Consigne de travail A: Présentez sous forme de liste le paragraphe de la critique qui commence par « Sont épinglés ». Conservez chacun des travers qu'il cite.

#### Extrait de la source ####

OSS 117 : Rio ne répond plus (2009) 7/10

Temps de lecture : 7 minutes

Il est indéniable que l’on est d’abord en présence d’un pastiche des OSS 117 des années 1950-1960, et autres films à la James Bond. On pourrait même s’arrêter là et voir cette comédie sans se prendre la tête.

Tous ces longs métrages d’avant et de maintenant, rendent particulièrement criants et/ou ridicules certains défauts de l’époque. On le doit au premier degré quand il s’agit du cinéma passé et au deuxième degré pour les farces présentes, dont celle dont on cause.

Sont épinglés, l’esprit colonial méprisant, le racisme ordinaire, la place ridicule laissée aux femmes, une foi assez aveugle en nos dirigeants, une surévaluation de la position mondiale de la France et j’en passe.

Mais si ce n’était que cela, on en aurait bien vite fait le tour. L’intérêt de l’exercice d’Hazanavicius tient dans la capacité à pousser au maximum les curseurs, non pas pour faire rire davantage, mais plutôt pour montrer les limites de notre propre rire. Le réalisateur co-auteur nous fait approcher les fécondes frontières de l’absurde, mais toujours avec une certaine logique. C’est dans la lignée des grands Charlot.

#### Relevés de l'exercice ####

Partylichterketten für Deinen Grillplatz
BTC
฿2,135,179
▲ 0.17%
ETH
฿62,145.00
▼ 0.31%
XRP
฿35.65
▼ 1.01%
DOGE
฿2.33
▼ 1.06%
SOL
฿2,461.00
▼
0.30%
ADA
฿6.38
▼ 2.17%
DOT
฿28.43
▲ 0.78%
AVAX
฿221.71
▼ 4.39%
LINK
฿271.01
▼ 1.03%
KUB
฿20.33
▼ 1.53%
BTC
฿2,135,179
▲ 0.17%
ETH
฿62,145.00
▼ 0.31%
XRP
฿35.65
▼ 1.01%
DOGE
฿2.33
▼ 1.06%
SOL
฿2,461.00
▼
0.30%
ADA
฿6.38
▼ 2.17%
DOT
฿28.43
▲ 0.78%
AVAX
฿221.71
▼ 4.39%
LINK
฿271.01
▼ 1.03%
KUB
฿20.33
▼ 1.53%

####

Consigne de travail B: Restituez à l'identique chaque ligne de l'ensemble des relevés, du début à la fin.

Votre réponse A:
- l'esprit colonial méprisant
- le racisme ordinaire
- la place ridicule laissée aux femmes
- une foi assez aveugle en nos dirigeants
- une surévaluation de la position mondiale de la France

Votre réponse B:
Partylichterketten für Deinen Grillplatz
BTC
฿2,135,179
▲ 0.17%
ETH
฿62,145.00
▼ 0.31%
XRP
฿35.65
▼ 1.01%
DOGE
฿2.33
▼ 1.06%
SOL
฿2,461.00
▼
0.30%
ADA
฿6.38
▼ 2.17%
DOT
฿28.43
▲ 0.78%
AVAX
฿221.71
▼ 4.39%
LINK
฿271.01
▼ 1.03%
KUB
฿20.33
▼ 1.53%
BTC
฿2,135,179
▲ 0.17%
ETH
฿62,145.00
▼ 0.31%
XRP
฿35.65
▼ 1.01%
DOGE
฿2.33
▼ 1.06%
SOL
฿2,461.00
▼
0.30%
ADA
฿6.38
▼ 2.17%
DOT
฿28.43
▲ 0.78%
AVAX
฿221.71
▼ 4.39%
LINK
฿271.01
▼ 1.03%
KUB
฿20.33
▼ 1.53%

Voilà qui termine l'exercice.